EXERCISE PROMPT
Select every line in the records below that contains the word "keeps", and copy each one. Case counts.

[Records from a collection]
****************************************
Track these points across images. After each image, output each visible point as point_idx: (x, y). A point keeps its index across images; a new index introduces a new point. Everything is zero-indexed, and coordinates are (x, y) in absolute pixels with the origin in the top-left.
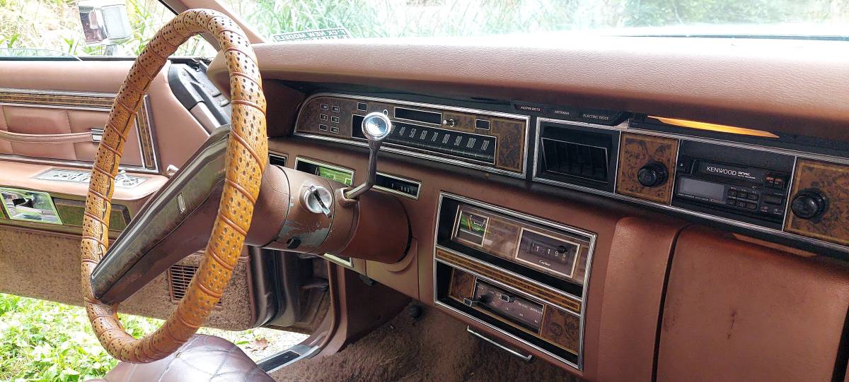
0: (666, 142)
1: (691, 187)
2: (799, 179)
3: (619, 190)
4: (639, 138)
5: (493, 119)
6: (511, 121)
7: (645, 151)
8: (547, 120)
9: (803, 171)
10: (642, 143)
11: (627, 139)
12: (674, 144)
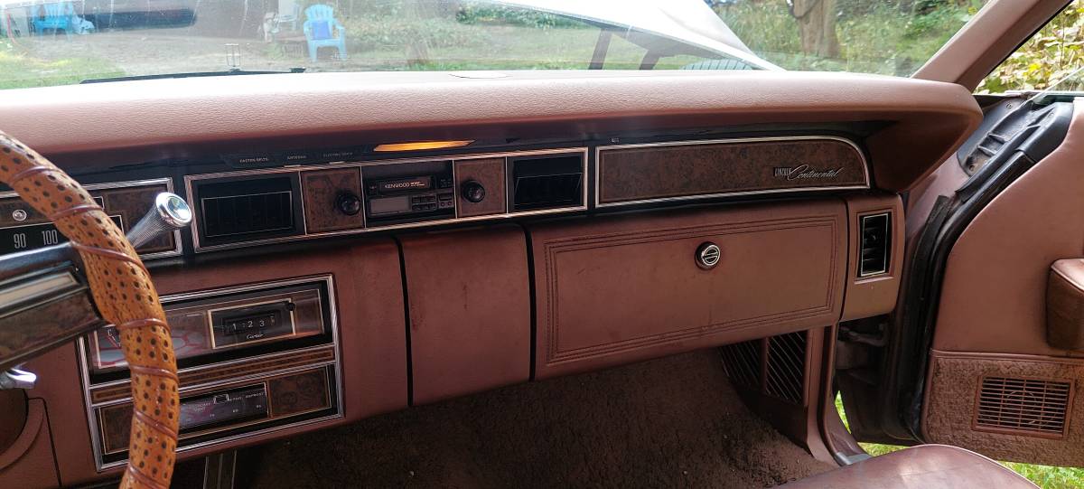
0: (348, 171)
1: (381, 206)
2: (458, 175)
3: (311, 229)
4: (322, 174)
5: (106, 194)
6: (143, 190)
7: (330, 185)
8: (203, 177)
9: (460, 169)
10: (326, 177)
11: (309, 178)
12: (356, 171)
****************************************
WORKED SOLUTION
Track these points across images. After each image, output each visible point as point_idx: (x, y). A point keeps its index across images; a new index introduces a new point. Everything is zero-indexed, and coordinates are (x, y) in absolute pixels with the origin in the top-left.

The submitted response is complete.